I randomly remembered that.
@ChrisWhite Not Wald or Hawking?
 
Yeah, well, even the best of books have typos. What's unfortunate is that mathematical typos seem to have a disproportionately misleading effect compared to just a typo in a word.
 
@Danu ah, yes? Which explanation? I have no idea.
 
@StanShunpike Did you say you tried reading BBS for ST?
 
11:51 PM
@ChrisWhite Really? Come on! LANDAUUUU
 
Hah, perfect use of votes today, 8 mins till midnight and I've run out of votes.
 
@0celo7 Yes. I haven't decided if I like it or not. It's better than other stuff I've seen tho.
 
@Sofia In that chat room
@ACuriousMind LOL it's already 1 AM in 8 minutes, silly
 
@StanShunpike BBS is not introductory. I know it says it is, but it isn't.
 
11:52 PM
How far have you gotten?
 
@ACuriousMind You can't VTC a question as a duplicate of a question that's already closed as a duplicate of another question
 
@Danu What? Who cares what the physical time here is? :D
 
@ACuriousMind ghehe
 
@0celo7 I just started to read it. I think I'm through chapter 1. I tried a year ago and couldn't do it. But I've learned a lot since then and it's much easier. I've been doing the exercises without a problem.
 
@StanShunpike You'll die in chapter 3 if you don't know conformal field theory.
 
11:53 PM
@JimdalftheGrey Well, it seemed to be a better fit from the question asked than the one that it's a duplicate of, and if you go through the linked questions, you'll see that there is actually something like a three-duplicate chain in there somewhere, so it seems we can and do close questions as duplicates of duplicates
 
user54412
@0celo7 Maybe....? But there's this sort of taboo against citing textbooks in general, except for a few particularly referency ones.
 
(Which is exactly what I'm studying now.)
 
@0celo7 Oh good, well at least I know my fate before I get there.

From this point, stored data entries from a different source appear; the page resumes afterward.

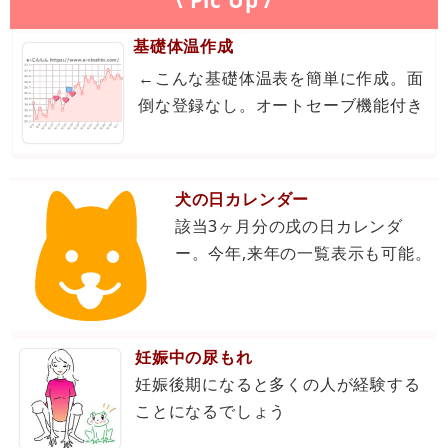
\ Pic Up /
基礎体温作成
←こんな基礎体温表を簡単に作成。面
倒な登録なし。オートセーブ機能付き
犬の日カレンダー
該当3ヶ月分の戌の日カレンダ
ー。今年,来年の一覧表示も可能。
妊娠中の尿もれ
妊娠後期になると多くの人が経験する
ことになるでしょう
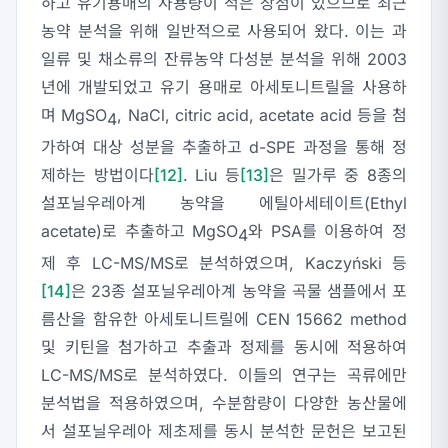
하고 유기용매의 사용량이 적은 장점이 있으므로 최근
농약 분석을 위해 일반적으로 사용되어 왔다. 이는 과
일류 및 채소류의 잔류농약 다성분 분석을 위해 2003
년에 개발되었고 유기 용매로 아세토니트릴을 사용하
며 MgSO
, NaCl, citric acid, acetate acid 등을 첨
4
가하여 대상 성분을 추출하고 d-SPE 과정을 통해 정
제하는 방법이다
[12]
. Liu 등
[13]
은 밀가루 중 8종의
설포닐우레아계 농약을 에틸아세테이트(Ethyl
acetate)로 추출하고 MgSO
와 PSA를 이용하여 정
4
제 후 LC-MS/MS로 분석하였으며, Kaczyński 등
[14]
은 23종 설포닐우레아계 농약을 곡물 샘플에서 포
름산을 함유한 아세토니트릴에 CEN 15662 method
및 키틴을 첨가하고 추출과 정제를 동시에 적용하여
LC-MS/MS로 분석하였다. 이들의 연구는 곡류에만
분석법을 적용하였으며, 수분함량이 다양한 농산물에
서 설포닐우레아 제초제를 동시 분석한 문헌은 보고된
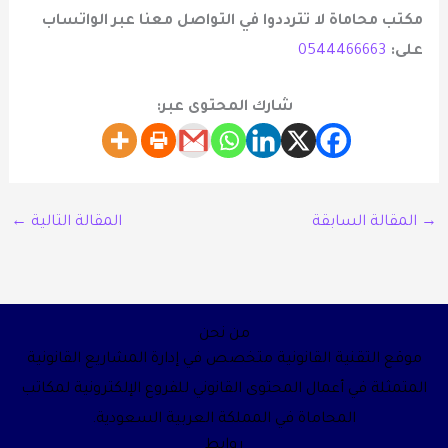
مكتب محاماة لا تترددوا في التواصل معنا عبر الواتساب
على
:
0544466663
شارك المحتوى عبر:
→
المقالة السابقة
المقالة التالية
←
من نحن
موقع التقنية القانونية متخصص في إدارة المشاريع القانونية
المتمثلة في أعمال المحتوى القانوني للفروع الإلكترونية لمكاتب
المحاماة في المملكة العربية السعودية.
روابط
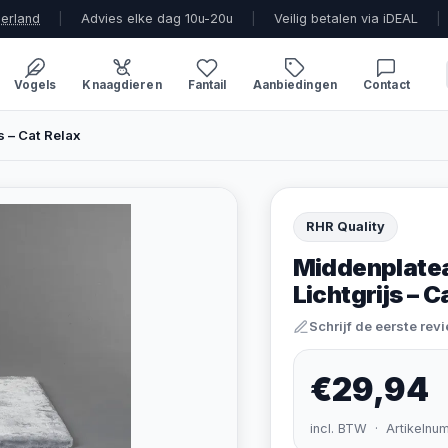
derland
|
Advies elke dag 10u-20u
|
Veilig betalen via iDEAL
|
Vogels
Knaagdieren
Fantail
Aanbiedingen
Contact
 – Cat Relax
RHR Quality
Middenplate
Lichtgrijs – C
Schrijf de eerste rev
€29,94
incl. BTW · Artikelnu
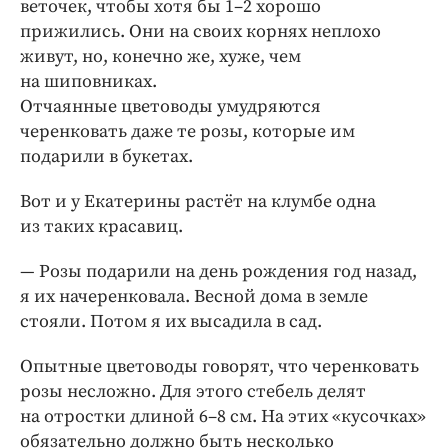
веточек, чтобы хотя бы 1–2 хорошо
прижились. Они на своих корнях неплохо
живут, но, конечно же, хуже, чем
на шиповниках.
Отчаянные цветоводы умуд­ряются
черенковать даже те розы, которые им
подарили в букетах.
Вот и у Екатерины растёт на клумбе одна
из таких красавиц.
— Розы подарили на день рождения год назад,
я их начеренковала. Весной дома в земле
стояли. Потом я их высадила в сад.
Опытные цветоводы говорят, что черенковать
розы несложно. Для этого стебель делят
на отростки длиной 6–8 см. На этих «кусочках»
обязательно должно быть несколько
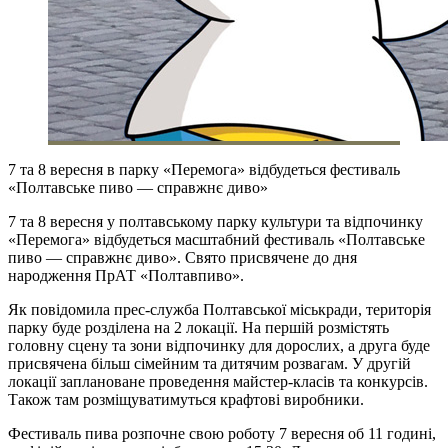
7 та 8 вересня в парку «Перемога» відбудеться фестиваль
«Полтавське пиво — справжнє диво»
7 та 8 вересня у полтавському парку культури та відпочинку
«Перемога» відбудеться масштабний фестиваль «Полтавське
пиво — справжнє диво». Свято присвячене до дня
народження ПрАТ «Полтавпиво».
Як повідомила прес-служба Полтавської міськради, територія
парку буде розділена на 2 локації. На першій розмістять
головну сцену та зони відпочинку для дорослих, а друга буде
присвячена більш сімейним та дитячим розвагам. У другій
локації заплановане проведення майстер-класів та конкурсів.
Також там розміщуватимуться крафтові виробники.
Фестиваль пива розпочне свою роботу 7 вересня об 11 годині,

@ChrisWhite That Tymoczko link is great. Thanks for sharing.
 
@StanShunpike Put Di Francesco Conformal Field Theory on your list. Many of the formulas in BBS are lifted straight out of it.
 
@0celo7 Oh excellent! I'd been looking for a reference for that. Super.
 
11:56 PM
You should also take a look at Tong's ST lecture notes and note that BBS has an errata list on arxiv.
 
@ACuriousMind Okay, you can but you shouldn't. If question A is a duplicate of B and B is a duplicate of C, then A should be closed as a duplicate of C, not B. But if A is not a duplicate of C, then clearly either B is not really a duplicate of C or A is not really a duplicate of B. The main point is thought that it doesn't make sense to close as a dupe of a dupe. That defeats the purpose
 
@StanShunpike It's a big book though ;)
 
@ChrisWhite Particularly referency?
 
@JimdalftheGrey But the closed dupe has a good, upvoted answer, too!
 
should be merged
 
11:57 PM
@ACuriousMind Mention multiple dupes, but VTC on the 'original' one?
 
@StanShunpike @Danu is right. Chapters 2, 4, 5, 6 are mandatory
I'm on 6 right now.
 
@JimdalftheGrey Now that I can agree on.
 
The others might not be mandatory, I have to see.
 
That's a mod flag then, right?
 
@ACuriousMind I think so, never done it before though
 
11:58 PM
@Danu Like MTW big? lol I'm still not over how much that book weighs. Although it's got nothing on Bruce Alberts book.
 
@StanShunpike 900 pages.
@StanShunpike Each of Zeidler's books is an MTW ;)
 
@0celo7 Wow, that's still enormous. 900 jeez. No way. Zeidler must not be human then lol. Clearly he's never heard of the term attention span.